Interactive and Automatic Refinement of Translation Rules for a Transfer-based MT systems OR Can the Internet help improve MT?
Achieving high translation quality remains the biggest challenge in Machine Translation (MT) systems. To address this challenge researchers have explored a variety of methods to include user feedback in the MT loop. However, most MT systems have failed to incorporate post-editing efforts beyond the addition of corrected translations to the parallel training data for Statistical and Example-Based system or to a translation memory database. My research centers on developing a largely automated approach that uses online post-editing feedback from non-experts to refine translation rules. Precise error correction information that is relevant to the system allows the Automatic Rule Refiner to trace the errors back to incorrect lexical and grammar rules responsible for the errors and to propose concrete fixes to such rules. Since this approach attacks the problem at its core, it generalizes beyond the input sentences corrected by bilingual speakers, and allows for correct translation of unseen data. The reaching power of the Internet further enhances the relevance of this work. We envision modifying the product of my research to be an online game with a purpose. This game will allow bilingual speakers to correct MT input, get rewards for making good corrections, and compare their scores and speed to those of other players. For the MT community, this game will provide a free and easy way to get feedback for MT system improvement.

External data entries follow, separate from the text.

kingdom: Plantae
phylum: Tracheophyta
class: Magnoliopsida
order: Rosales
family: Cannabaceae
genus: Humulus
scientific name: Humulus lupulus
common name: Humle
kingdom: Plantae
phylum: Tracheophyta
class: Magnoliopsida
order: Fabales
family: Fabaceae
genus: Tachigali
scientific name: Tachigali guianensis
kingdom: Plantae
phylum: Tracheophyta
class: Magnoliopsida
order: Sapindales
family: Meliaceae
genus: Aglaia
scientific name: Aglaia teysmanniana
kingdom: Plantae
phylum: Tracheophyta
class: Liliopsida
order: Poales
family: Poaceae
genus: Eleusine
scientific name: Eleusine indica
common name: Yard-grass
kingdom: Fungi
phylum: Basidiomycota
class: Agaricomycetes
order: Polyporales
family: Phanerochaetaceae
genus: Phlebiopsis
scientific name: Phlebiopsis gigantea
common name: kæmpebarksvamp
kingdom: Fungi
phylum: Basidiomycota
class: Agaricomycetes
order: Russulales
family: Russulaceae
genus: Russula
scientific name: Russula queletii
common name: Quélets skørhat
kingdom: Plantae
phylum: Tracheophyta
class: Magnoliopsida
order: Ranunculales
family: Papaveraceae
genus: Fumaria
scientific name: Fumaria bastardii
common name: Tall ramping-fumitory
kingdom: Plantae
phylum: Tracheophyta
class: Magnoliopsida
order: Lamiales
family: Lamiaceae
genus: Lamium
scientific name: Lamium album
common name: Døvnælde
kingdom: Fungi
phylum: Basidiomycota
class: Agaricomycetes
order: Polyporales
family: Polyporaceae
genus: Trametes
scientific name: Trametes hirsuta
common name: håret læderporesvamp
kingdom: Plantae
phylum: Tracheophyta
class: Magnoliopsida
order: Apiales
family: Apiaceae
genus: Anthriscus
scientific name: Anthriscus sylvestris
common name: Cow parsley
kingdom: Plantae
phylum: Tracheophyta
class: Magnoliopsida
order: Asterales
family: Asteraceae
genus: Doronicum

I am currently in charge of developing the resources for Quechua. During the summer of 2005, I spent three months in Cusco building the resources and infrastructure to implement a Quechua-Spanish MT prototype system, as part of the V-Unit (Vision Unit). The V-Unit is part of the TechBridgeWorld Initiative at CMU. Currently the Quechua-Spanish MT prototype system has 25 translation rules and 683 lexical entries (40 manually and 643 semi-automatically created).
From May 2002 until January 2005, I was in charge of Mapudungun. In April and November of 2002, I travelled to Temuco, Chile, and worked with the local team at the Instituto de Estudios Indígenas (Universidad de la Frontera) to develop resources and NLP tools for Mapudung-Spanish (transcribed spoken corpus, dictionary, morphological analyzer). I also provided technical assistance setting up and using software developed at CMU.
For my thesis, I am working on automatically refining translation rules, by using minimal corrections from non-expert bilingual users. More
Quechua
Quechua or runasimi, which means language of the people, is the indigenous language of a large portion of the South American highlands, and there are about 10 million speakers today. However, we know of no electronic resources in Quechua, let alone any information and communication technologies in Quechua.
The term Quechua covers a variety of distinct languages and dialects. The Ethnologue Data Base showes 46 dialects of Quechuan, 32 spoken in Peru. Quechua is also spoken in Bolivia, Ecuador, South of Colombia and North of Argentina. The most important dialect is that spoken in Cuzco, the seat of the former Inca Empire. Quechua spread by means of conquests realized before and during that empire. It displaced several earlier languages, only to find itself increasingly displaced today by Spanish. In spite of this intense competition, Quechua in its various forms remains a vital language in Peru and elsewhere.
A piece of good news for us, computational linguists, is that the endless battle to decide which one of the two competing orthographies should be the official one, the pentavocal and the trivocal, has finally ended in favor of the pentavocalic orthographic system, which has a closest correspondence with the Quechuan letter-to-sound rules.
In 2005 Spring Semester, I audited Quechua II at the University of Pittsburgh, taught by Salome Gutierrez. And during my time in Cusco (June-August 2005), I studied both the Quechua language and culture at Centro Bartolome de las Casas, where I enjoyed daily classes taught by native speaker and educator Gina Maldonado.
Mapudungun
Mapudungun is an American Indigenous language spoken in Chile and Argentina by about half million Mapuche people.